Savings That Weren't
The New York Times spent months going through DOGE's published "Wall of Receipts" — the database of claimed cuts it displayed as evidence of its work. The findings were damning. Of the 40 largest items on DOGE's savings list, 28 were wrong. The 13 biggest claimed savings were all incorrect [1]. At the top of the list: two Defense Department contracts — one for IT, one for aircraft maintenance — that DOGE listed as terminated and worth $7.9 billion in savings. Both contracts, according to the Times, are still active. The "savings" were an accounting mirage. The trick DOGE used most heavily was lowering the "ceiling value" of contracts — the theoretical maximum the government could spend, not what it was actually spending. As the CEO of defense contractor CACI explained to his shareholders: reducing the ceiling "doesn't change a thing for this company." His company had always expected to be paid roughly $2 billion. The ceiling reduction was theater. As one analyst put it plainly: "Does lowering the maximum limit on your credit card save you any money? No, it does not." Other errors were almost comic in their sloppiness. DOGE claimed credit for canceling the same Department of Energy grant twice, logging $500 million in duplicate savings. It claimed credit for Biden-era contract terminations. It listed contracts that had simply expired on schedule as DOGE victories. In deposition testimony that went viral in March, DOGE staffer Nate Cavanaugh was asked directly: "Did you reduce the federal deficit?" His answer: "No, we didn't" [2]. At least he was honest about it.

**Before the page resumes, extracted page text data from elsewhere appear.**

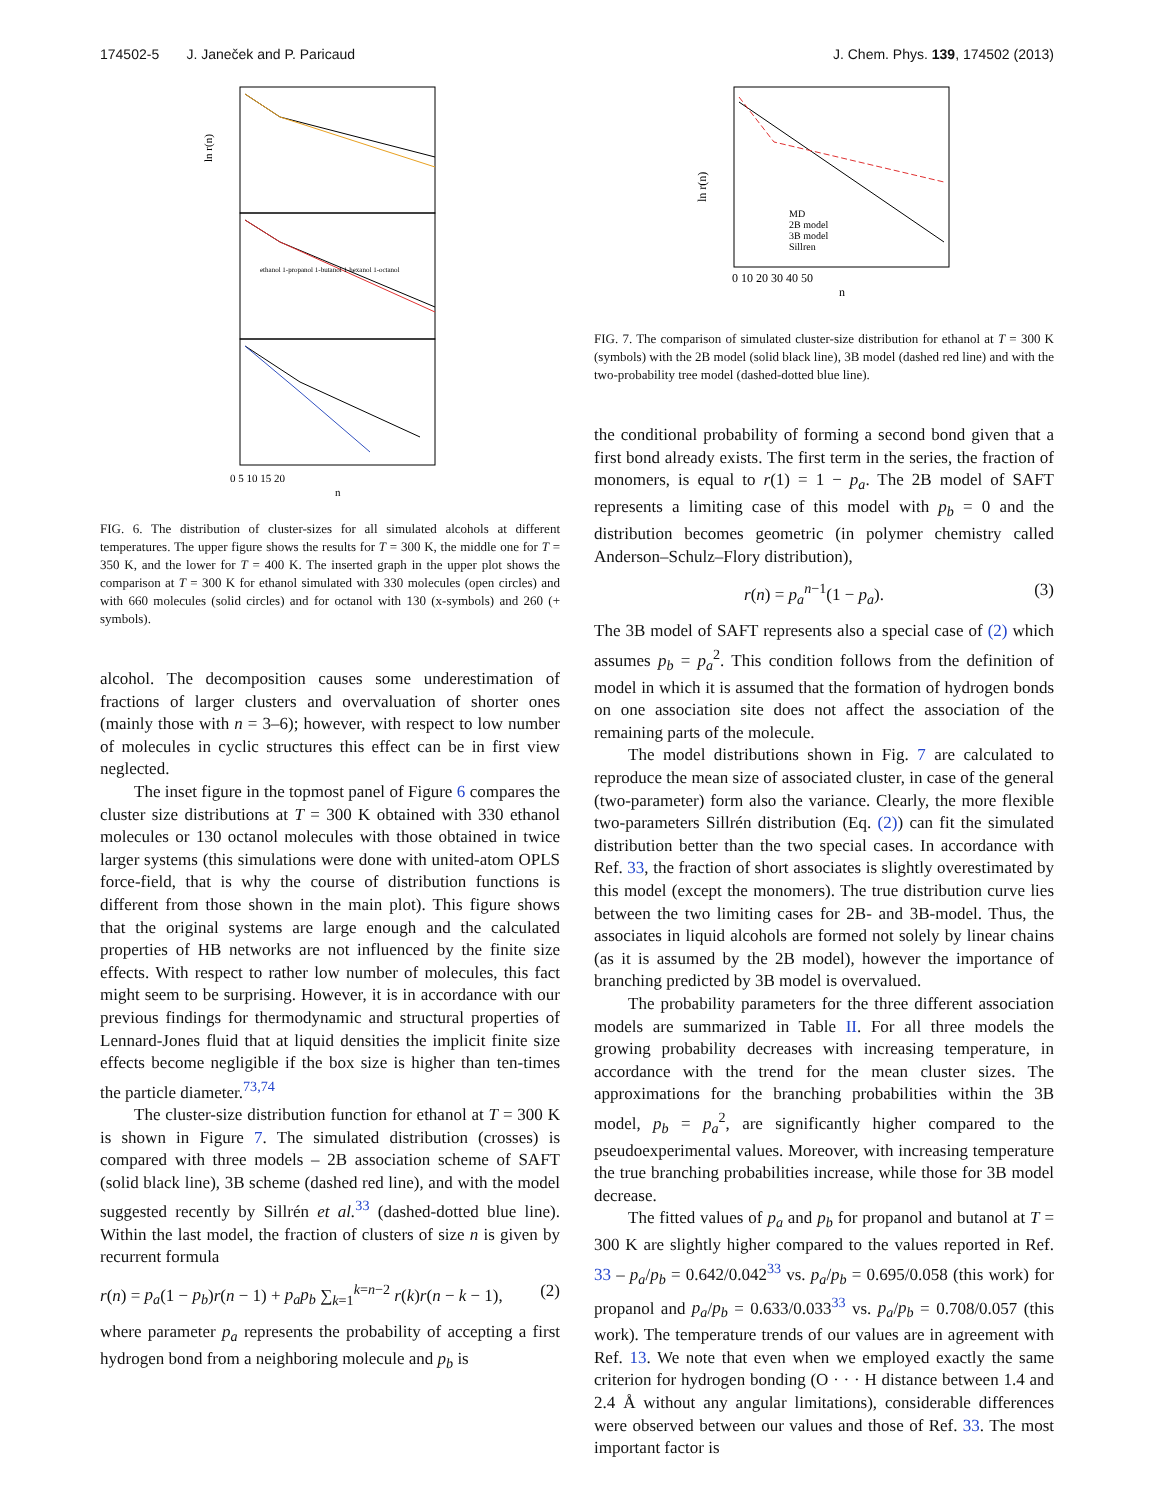174502-5 J. Janeček and P. Paricaud J. Chem. Phys. 139, 174502 (2013)
ln r(n)
ethanol 1-propanol 1-butanol 1-hexanol 1-octanol
0 5 10 15 20
n
FIG. 6. The distribution of cluster-sizes for all simulated alcohols at different temperatures. The upper figure shows the results for T = 300 K, the middle one for T = 350 K, and the lower for T = 400 K. The inserted graph in the upper plot shows the comparison at T = 300 K for ethanol simulated with 330 molecules (open circles) and with 660 molecules (solid circles) and for octanol with 130 (x-symbols) and 260 (+ symbols).
alcohol. The decomposition causes some underestimation of fractions of larger clusters and overvaluation of shorter ones (mainly those with n = 3–6); however, with respect to low number of molecules in cyclic structures this effect can be in first view neglected.
The inset figure in the topmost panel of Figure 6 compares the cluster size distributions at T = 300 K obtained with 330 ethanol molecules or 130 octanol molecules with those obtained in twice larger systems (this simulations were done with united-atom OPLS force-field, that is why the course of distribution functions is different from those shown in the main plot). This figure shows that the original systems are large enough and the calculated properties of HB networks are not influenced by the finite size effects. With respect to rather low number of molecules, this fact might seem to be surprising. However, it is in accordance with our previous findings for thermodynamic and structural properties of Lennard-Jones fluid that at liquid densities the implicit finite size effects become negligible if the box size is higher than ten-times the particle diameter.<sup>73,74</sup>
The cluster-size distribution function for ethanol at T = 300 K is shown in Figure 7. The simulated distribution (crosses) is compared with three models – 2B association scheme of SAFT (solid black line), 3B scheme (dashed red line), and with the model suggested recently by Sillrén et al.<sup>33</sup> (dashed-dotted blue line). Within the last model, the fraction of clusters of size n is given by recurrent formula
r(n) = p<sub>a</sub>(1 − p<sub>b</sub>)r(n − 1) + p<sub>a</sub>p<sub>b</sub> ∑<sub>k=1</sub><sup>k=n−2</sup> r(k)r(n − k − 1), (2)
where parameter p<sub>a</sub> represents the probability of accepting a first hydrogen bond from a neighboring molecule and p<sub>b</sub> is
ln r(n)
MD
2B model
3B model
Sillren
0 10 20 30 40 50
n
FIG. 7. The comparison of simulated cluster-size distribution for ethanol at T = 300 K (symbols) with the 2B model (solid black line), 3B model (dashed red line) and with the two-probability tree model (dashed-dotted blue line).
the conditional probability of forming a second bond given that a first bond already exists. The first term in the series, the fraction of monomers, is equal to r(1) = 1 − p<sub>a</sub>. The 2B model of SAFT represents a limiting case of this model with p<sub>b</sub> = 0 and the distribution becomes geometric (in polymer chemistry called Anderson–Schulz–Flory distribution),
r(n) = p<sub>a</sub><sup>n−1</sup>(1 − p<sub>a</sub>). (3)
The 3B model of SAFT represents also a special case of (2) which assumes p<sub>b</sub> = p<sub>a</sub><sup>2</sup>. This condition follows from the definition of model in which it is assumed that the formation of hydrogen bonds on one association site does not affect the association of the remaining parts of the molecule.
The model distributions shown in Fig. 7 are calculated to reproduce the mean size of associated cluster, in case of the general (two-parameter) form also the variance. Clearly, the more flexible two-parameters Sillrén distribution (Eq. (2)) can fit the simulated distribution better than the two special cases. In accordance with Ref. 33, the fraction of short associates is slightly overestimated by this model (except the monomers). The true distribution curve lies between the two limiting cases for 2B- and 3B-model. Thus, the associates in liquid alcohols are formed not solely by linear chains (as it is assumed by the 2B model), however the importance of branching predicted by 3B model is overvalued.
The probability parameters for the three different association models are summarized in Table II. For all three models the growing probability decreases with increasing temperature, in accordance with the trend for the mean cluster sizes. The approximations for the branching probabilities within the 3B model, p<sub>b</sub> = p<sub>a</sub><sup>2</sup>, are significantly higher compared to the pseudoexperimental values. Moreover, with increasing temperature the true branching probabilities increase, while those for 3B model decrease.
The fitted values of p<sub>a</sub> and p<sub>b</sub> for propanol and butanol at T = 300 K are slightly higher compared to the values reported in Ref. 33 – p<sub>a</sub>/p<sub>b</sub> = 0.642/0.042<sup>33</sup> vs. p<sub>a</sub>/p<sub>b</sub> = 0.695/0.058 (this work) for propanol and p<sub>a</sub>/p<sub>b</sub> = 0.633/0.033<sup>33</sup> vs. p<sub>a</sub>/p<sub>b</sub> = 0.708/0.057 (this work). The temperature trends of our values are in agreement with Ref. 13. We note that even when we employed exactly the same criterion for hydrogen bonding (O · · · H distance between 1.4 and 2.4 Å without any angular limitations), considerable differences were observed between our values and those of Ref. 33. The most important factor is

Some voices I respect argue that the goal — if not the execution — remains sound. The Cato Institute noted in December that DOGE's failure to shrink overall spending was partly because most federal spending doesn't come from salaries in the first place [4]. That's correct. A 10% workforce cut, Cato calculated, would save roughly $40 billion — real money, but a fraction of what was promised. The chairman of the House DOGE caucus — a Republican — later admitted the savings figures were, in his words, "a massive exaggeration." He knew. And didn't say so publicly until the numbers were impossible to defend.